El domingo estuvimos paseando por el hermoso Barrio Histórico que tiene la ciudad y que jamás nos cansamos de visitar. Además de la belleza de sus calles irregulares y construcciones antiguas, este punto es ideal para sentarse a almorzar al sol. La primavera nos regaló un fin de semana hermoso que pudimos disfrutar en la ciudad. Si son más de la onda del picnic y el día acompaña, pueden sentarse con un sandwichito en la Plaza de Armas o en el muelle.
Por la tarde volvimos a disfrutar de la piscina climatizada del hotel, no sin antes hacernos una escapada al shopping de Colonia. Si agarran desde la terminal la Av. Buenos Aires (luego Roosevelt), se van a encontrar con este centro comercial que cuenta con un modesto patio de comidas, un cine y algunos locales de ropa.

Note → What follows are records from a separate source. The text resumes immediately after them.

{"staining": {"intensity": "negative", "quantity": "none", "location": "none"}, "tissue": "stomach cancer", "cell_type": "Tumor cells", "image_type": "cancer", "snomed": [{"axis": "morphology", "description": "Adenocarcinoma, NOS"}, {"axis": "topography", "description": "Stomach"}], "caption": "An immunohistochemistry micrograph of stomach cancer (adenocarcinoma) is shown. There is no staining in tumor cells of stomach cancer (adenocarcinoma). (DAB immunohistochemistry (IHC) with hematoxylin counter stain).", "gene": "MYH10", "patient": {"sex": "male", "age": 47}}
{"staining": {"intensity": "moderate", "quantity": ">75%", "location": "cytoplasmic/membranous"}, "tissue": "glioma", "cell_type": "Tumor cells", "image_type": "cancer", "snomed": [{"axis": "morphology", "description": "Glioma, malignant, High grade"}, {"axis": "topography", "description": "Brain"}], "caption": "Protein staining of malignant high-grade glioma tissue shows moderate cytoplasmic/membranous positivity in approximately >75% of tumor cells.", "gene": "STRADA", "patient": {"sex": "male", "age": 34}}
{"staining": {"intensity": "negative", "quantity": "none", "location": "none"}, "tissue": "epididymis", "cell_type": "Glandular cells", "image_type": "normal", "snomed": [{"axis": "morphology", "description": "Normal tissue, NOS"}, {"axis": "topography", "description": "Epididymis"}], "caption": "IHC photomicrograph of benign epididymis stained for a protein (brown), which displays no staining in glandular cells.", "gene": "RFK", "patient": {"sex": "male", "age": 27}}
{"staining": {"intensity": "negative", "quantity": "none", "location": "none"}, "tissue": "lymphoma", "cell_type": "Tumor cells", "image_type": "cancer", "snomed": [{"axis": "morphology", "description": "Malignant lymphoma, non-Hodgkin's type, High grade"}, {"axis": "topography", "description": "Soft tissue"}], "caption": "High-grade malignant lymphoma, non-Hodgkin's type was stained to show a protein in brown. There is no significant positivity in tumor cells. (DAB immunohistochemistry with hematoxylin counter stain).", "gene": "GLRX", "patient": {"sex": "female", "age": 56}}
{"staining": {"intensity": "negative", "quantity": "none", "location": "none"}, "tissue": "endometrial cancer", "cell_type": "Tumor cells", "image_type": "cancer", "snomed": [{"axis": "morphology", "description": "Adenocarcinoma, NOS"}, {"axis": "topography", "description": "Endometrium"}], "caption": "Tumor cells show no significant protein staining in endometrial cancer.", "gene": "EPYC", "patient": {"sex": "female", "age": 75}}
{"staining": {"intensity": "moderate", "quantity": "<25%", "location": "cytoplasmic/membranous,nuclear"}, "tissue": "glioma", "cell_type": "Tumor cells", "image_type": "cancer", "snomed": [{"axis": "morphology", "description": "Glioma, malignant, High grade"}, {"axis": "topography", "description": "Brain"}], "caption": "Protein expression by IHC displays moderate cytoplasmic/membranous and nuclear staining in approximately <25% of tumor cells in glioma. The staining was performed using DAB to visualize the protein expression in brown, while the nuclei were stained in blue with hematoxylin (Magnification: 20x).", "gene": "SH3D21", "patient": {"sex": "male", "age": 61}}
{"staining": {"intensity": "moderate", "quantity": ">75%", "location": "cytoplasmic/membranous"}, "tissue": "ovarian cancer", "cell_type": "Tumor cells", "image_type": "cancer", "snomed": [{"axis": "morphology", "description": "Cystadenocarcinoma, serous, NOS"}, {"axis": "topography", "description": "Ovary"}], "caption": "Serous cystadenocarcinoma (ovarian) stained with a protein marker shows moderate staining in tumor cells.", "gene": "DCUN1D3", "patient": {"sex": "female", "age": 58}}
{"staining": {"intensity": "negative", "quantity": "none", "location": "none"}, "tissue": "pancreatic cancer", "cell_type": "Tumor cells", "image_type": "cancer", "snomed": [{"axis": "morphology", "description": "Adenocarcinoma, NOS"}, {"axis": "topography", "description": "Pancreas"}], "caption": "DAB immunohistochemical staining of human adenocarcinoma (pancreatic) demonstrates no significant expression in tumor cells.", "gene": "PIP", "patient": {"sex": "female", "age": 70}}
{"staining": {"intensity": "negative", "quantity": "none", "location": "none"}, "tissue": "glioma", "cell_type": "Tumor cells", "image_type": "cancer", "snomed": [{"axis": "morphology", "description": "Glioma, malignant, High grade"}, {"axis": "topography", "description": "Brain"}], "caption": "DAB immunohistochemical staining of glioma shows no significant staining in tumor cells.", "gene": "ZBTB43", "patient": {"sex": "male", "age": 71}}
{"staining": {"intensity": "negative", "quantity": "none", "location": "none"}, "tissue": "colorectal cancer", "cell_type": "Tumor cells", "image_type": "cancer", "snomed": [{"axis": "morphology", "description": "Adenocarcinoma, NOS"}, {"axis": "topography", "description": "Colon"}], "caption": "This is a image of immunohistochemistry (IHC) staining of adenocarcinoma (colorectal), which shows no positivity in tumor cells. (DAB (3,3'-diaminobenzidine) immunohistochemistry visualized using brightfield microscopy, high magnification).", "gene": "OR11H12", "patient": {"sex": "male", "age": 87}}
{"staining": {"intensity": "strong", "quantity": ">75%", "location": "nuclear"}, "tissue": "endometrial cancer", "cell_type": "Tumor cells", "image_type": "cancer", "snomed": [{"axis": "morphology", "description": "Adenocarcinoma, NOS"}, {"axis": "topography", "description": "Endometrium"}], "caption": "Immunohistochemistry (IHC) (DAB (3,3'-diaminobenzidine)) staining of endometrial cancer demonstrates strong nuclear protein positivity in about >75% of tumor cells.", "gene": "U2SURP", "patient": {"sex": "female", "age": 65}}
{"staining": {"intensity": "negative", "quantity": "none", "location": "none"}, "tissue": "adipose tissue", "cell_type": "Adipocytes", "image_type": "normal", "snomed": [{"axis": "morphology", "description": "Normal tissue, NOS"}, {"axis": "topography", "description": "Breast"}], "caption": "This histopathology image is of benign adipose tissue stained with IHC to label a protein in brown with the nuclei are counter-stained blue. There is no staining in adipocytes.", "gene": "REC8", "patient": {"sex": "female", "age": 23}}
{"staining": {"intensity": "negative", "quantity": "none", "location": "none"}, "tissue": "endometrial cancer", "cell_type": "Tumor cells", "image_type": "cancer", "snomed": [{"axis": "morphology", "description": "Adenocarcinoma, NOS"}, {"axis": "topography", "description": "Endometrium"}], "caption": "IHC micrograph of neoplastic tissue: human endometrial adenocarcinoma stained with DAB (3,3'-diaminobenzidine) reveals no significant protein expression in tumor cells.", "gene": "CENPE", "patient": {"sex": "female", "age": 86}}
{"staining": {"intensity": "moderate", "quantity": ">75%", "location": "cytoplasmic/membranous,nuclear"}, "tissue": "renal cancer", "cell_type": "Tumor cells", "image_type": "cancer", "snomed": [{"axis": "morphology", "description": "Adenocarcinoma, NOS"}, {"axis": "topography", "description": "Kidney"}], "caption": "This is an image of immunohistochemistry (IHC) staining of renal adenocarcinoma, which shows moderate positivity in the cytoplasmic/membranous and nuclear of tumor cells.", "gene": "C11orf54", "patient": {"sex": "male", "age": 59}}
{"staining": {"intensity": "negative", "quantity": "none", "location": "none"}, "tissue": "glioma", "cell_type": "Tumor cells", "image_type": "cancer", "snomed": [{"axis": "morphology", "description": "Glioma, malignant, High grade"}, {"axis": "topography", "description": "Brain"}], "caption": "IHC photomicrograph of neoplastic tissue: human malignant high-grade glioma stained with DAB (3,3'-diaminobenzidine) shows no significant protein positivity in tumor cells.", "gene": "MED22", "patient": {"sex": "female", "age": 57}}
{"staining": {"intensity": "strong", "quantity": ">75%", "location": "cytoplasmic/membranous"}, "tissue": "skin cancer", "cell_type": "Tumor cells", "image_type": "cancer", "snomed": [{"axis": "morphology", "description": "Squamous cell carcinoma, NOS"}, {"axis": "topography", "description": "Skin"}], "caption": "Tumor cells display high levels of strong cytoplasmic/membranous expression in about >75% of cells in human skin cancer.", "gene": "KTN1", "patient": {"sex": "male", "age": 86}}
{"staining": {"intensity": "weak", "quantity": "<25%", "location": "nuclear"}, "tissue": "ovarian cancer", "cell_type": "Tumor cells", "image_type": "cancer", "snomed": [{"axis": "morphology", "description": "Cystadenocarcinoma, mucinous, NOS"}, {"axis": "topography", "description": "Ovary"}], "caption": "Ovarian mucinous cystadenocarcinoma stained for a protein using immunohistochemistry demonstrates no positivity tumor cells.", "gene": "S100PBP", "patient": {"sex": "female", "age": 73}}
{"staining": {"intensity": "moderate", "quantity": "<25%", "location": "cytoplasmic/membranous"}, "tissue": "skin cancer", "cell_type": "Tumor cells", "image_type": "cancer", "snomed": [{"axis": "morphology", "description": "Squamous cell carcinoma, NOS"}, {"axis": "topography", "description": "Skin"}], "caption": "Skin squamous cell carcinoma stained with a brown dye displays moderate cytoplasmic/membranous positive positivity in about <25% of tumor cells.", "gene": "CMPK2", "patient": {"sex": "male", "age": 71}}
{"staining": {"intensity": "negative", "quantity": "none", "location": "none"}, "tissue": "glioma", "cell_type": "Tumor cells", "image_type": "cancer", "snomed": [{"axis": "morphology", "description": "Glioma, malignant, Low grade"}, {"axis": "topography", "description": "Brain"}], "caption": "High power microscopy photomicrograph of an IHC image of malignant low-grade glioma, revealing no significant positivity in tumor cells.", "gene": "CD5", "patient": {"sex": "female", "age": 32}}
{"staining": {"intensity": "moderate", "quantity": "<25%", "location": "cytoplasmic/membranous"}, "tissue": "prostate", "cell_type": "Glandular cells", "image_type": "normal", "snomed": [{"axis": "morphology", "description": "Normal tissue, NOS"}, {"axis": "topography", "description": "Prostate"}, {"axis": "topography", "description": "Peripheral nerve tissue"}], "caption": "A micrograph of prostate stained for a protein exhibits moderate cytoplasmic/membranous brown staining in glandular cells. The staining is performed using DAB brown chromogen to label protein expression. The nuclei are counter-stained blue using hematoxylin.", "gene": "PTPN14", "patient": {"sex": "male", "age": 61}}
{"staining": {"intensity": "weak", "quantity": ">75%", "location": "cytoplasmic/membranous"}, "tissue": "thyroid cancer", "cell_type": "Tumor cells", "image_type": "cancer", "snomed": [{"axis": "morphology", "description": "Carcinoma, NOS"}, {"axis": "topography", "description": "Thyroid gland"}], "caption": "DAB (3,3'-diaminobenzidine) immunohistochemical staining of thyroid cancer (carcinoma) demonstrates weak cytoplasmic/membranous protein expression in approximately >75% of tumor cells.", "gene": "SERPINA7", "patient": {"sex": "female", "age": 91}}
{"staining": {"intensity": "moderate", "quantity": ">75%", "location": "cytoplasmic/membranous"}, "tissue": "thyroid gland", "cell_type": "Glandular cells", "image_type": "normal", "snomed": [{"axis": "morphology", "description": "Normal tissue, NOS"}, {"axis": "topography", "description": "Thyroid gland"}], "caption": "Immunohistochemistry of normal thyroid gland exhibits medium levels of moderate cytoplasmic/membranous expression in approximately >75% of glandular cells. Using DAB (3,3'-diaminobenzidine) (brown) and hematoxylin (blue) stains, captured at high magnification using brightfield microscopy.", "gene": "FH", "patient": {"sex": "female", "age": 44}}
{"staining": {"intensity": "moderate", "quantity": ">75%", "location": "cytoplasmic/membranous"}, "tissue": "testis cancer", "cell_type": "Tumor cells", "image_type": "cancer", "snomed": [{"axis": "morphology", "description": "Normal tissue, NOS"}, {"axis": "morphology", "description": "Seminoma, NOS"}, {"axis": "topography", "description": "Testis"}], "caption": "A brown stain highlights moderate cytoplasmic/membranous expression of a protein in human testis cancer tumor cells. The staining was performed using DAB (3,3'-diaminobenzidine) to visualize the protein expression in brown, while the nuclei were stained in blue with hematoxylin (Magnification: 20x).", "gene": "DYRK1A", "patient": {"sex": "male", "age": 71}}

Nosotros pasamos por el supermercado Ta-Ta que se encuentra dentro y que es uno de los más grandes y céntricos de la ciudad, para comprar algunos víveres (no teníamos uruguayos, así que era la opción más segura para poder pagar con tarjeta).
Colonia es una de las escapadas ideales para el fin de semana desde Buenos Aires, así como un gran lugar de entrada si lo que buscan es recorrer Uruguay. Los precios de comida y alojamiento no son del todo económicos, pero por pocos días no es algo disparatado. Sentarse a comer es caro, pero hay muchas opciones relativamente baratas que pueden hacernos ahorrar unos pesos. Es una ciudad que se recorre fácil y pronto, sin dudas, pero en la que dan ganas de quedarse más tiempo. Tranquilidad, hospitalidad, callecitas, mates y atardeceres increíbles. Suficiente para querer quedarse más tiempo del que podíamos y para volver a verla en algún fin de semana cercano.